Was der Fall Dejagah uns lehrt

Ein, sagen wir, Chinese wird in Amerika eingebürgert und nimmt seinen neuen Pass entgegen. Nach allem, was wir über US-Einwanderer wissen, fühlen sie sich vom ersten Moment an als Amerikaner, sind stolz darauf und empfinden sich als quasi nachträgliche Mitkämpfer von George Washington und Abraham Lincoln. Mit anderen Worten: Sie identifizieren sich mit ihrem Land und empfinden dessen Geschichte als ihre eigene.

Für einen frischgebackenen Deutschen ist diese Art Identifikation sicher nicht unproblematisch – so wenig wie für die gebürtigen Deutschen. Identifikation – das heißt für einen Deutschen ja nicht nur: Wir haben Goethe und Thomas Mann hervorgebracht, wir sind das Volk von Leibniz und Schopenhauer, wir haben das Wirtschaftswunder geschafft und sind dreimal Fußballweltmeister geworden. Es heißt eben leider auch: Wir haben sechs Millionen Juden gekillt.

Ich verstehe Jeden, der damit nichts zu tun haben möchte. Wenn sich aber jemand „Deutscher“ nennt und daraus Ansprüche ableitet, dann kann ich ihm nicht das Recht zugestehen, so zu tun, als ginge ihn die deutsche Geschichte nichts an. Auch nicht, wenn er aus Teheran stammt.

Der deutsche U-21-Fußballnationalspieler Ashkan Dejagah, der neben seinem deutschen auch einen iranischen Pass hat, hat es bekanntlich abgelehnt, zu einem Länderspiel in Tel Aviv anzutreten, und er hat durchblicken lassen, dass für diese Entscheidung politische Gründe maßgeblich waren.

Mir geht es nicht darum, diesen jungen Kerl an den Pranger zu stellen, mit geht es um das Exemplarische dieses Falls – es gibt viele Dejagahs, denen man einen deutschen Pass in die Tasche gesteckt hat, ohne zu fragen, ob sie das Selbstverständnis der Nation teilen oder auch nur begriffen haben, ob sie Deutschland wirklich als ihr Land empfinden, und ob sie bereit sind, für die Werte einzutreten, für die Deutschland steht.

Man hat ganz juristisch-technokratisch die Einbürgerung zu einem Anspruch jedes Menschen gemacht, der bestimmte objektive Voraussetzungen erfüllt, ja man wirbt sogar für die Einbürgerung.

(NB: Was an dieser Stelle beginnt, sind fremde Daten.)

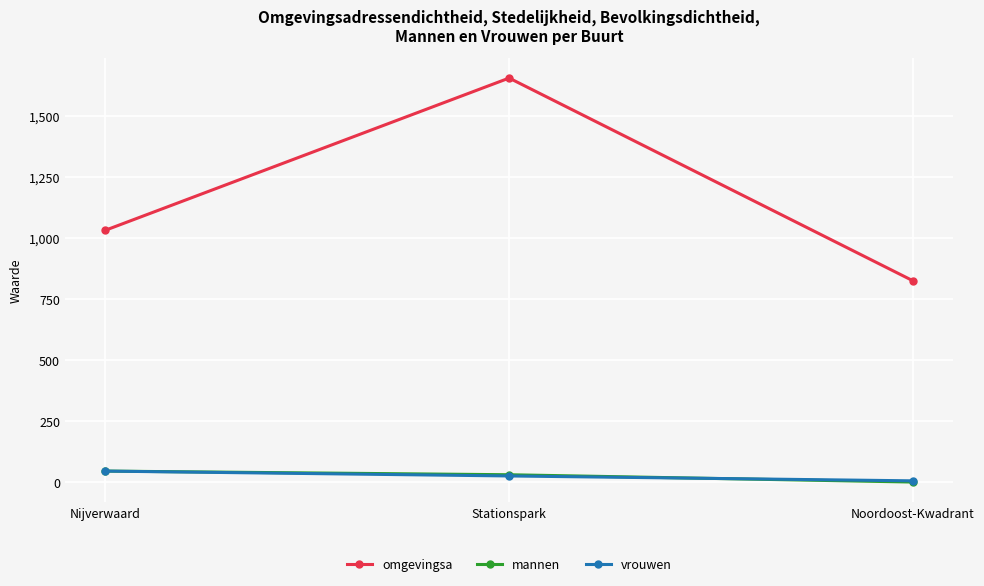

Where does the mannen series first go above 30?

Nijverwaard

Müssen wir uns da wundern, dass viele der so Eingebürgerten sich auf den Standpunkt stellen, nicht sie schuldeten unserem Land und seinen Werten Loyalität, sondern wir, die Mehrheitsgesellschaft, schuldeten ihnen Toleranz, und sei es für ihren Antisemitismus und sonstige Fanatismen? Müssen wir uns wundern, dass die einen sich zu Terroristen ausbilden lassen und die anderen ihren privaten Judenboykott ausrufen? Dass ihre Loyalität nicht Deutschland gilt, sondern ihrem Heimatland, ihre Solidarität nicht der bedrängten israelischen Demokratie, sondern der iranischen Theokratie, und dass sie nichts dabei finden, noch einmal sechs Millionen Juden in Rauch aufgehen zu lassen?